In the road transportation sector, CO2 emission target is set to reduce by at least 45% by 2030 as per the European Green Deal. Heavy Duty Vehicles contribute almost quarter of greenhouse gas emissions from road transport in Europe and drive majorly on fossil fuels. New emission restrictions creates a need for transition towards reduced emission targets. Also, increasing number of emission free zones within Europe, give rise to the need of hybridization within the truck and trailer community. Currently, in majority of the cases the trailer units do not possess any kind of drivetrain to support the truck. Trailers carry high loads, such that while accelerating, high power is needed.
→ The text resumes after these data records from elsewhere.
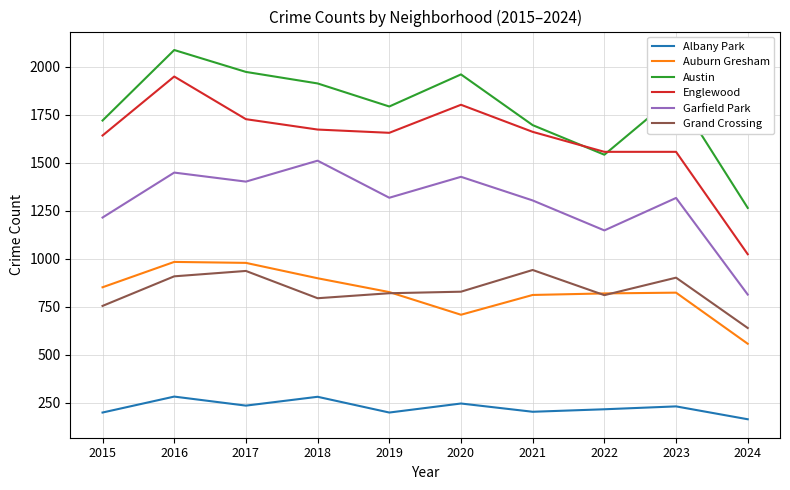

Is this an area chart (filled region under the line)?

No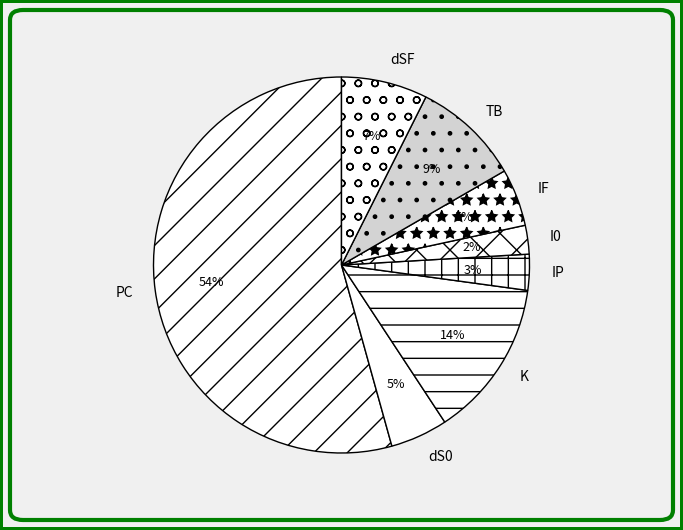

Which has a higher value, I0 or PC?

PC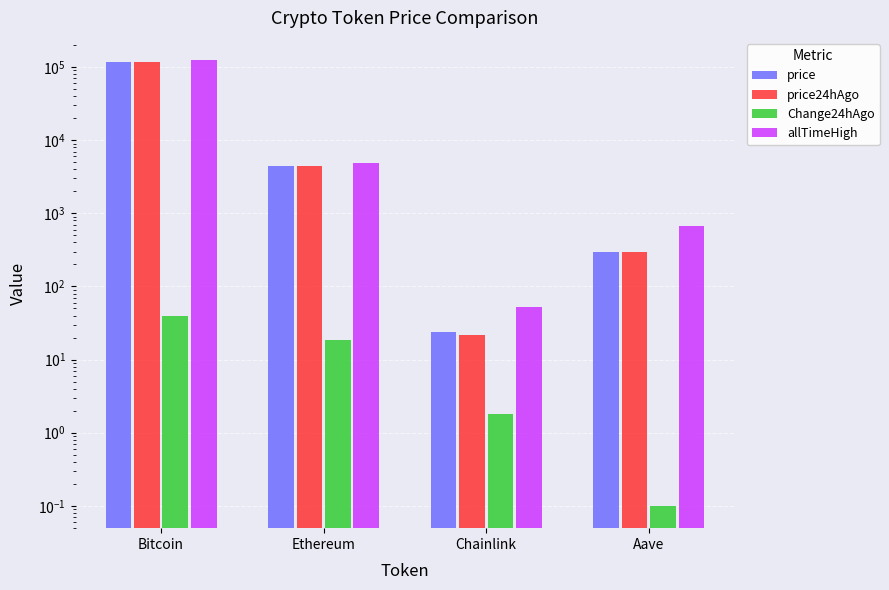

What is the lowest value of the Change24hAgo series?

0.1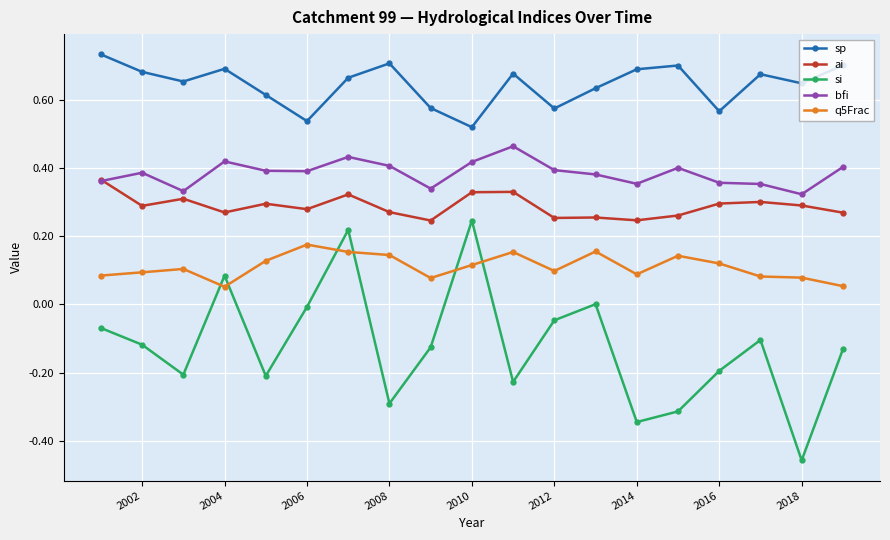

True or false: q5Frac and bfi cross at least once.

False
On the other hand, while braking the kinetic energy is lost, which otherwise could be recaptured. Thus, having a trailer with electric powertrain can support the truck during traction and can charge the battery during braking, helping in reducing the emissions and fuel consumption. Using the King-pin, the amount of support required by trailer can be determined, making it an independent trailer, thus requiring no modification on the truck. Given the heavy-duty environment in which the King-pin operates, the measurement design around it should be robust, compact and measure forces within certain accuracy level. Moreover, modification done to the King-pin is not apricated. These are also the challenges faced by V-Tron, a leading company in the field of services in mobility domain. The goal of this project is to design a smart King-pin, which is robust, compact and provides force component measurement within certain accuracy, to the independent e-trailer, without taking input from truck, and investigate the energy management system of the independent e-trailer to explore the charging options. As a result, this can help reduce the emissions and fuel consumption.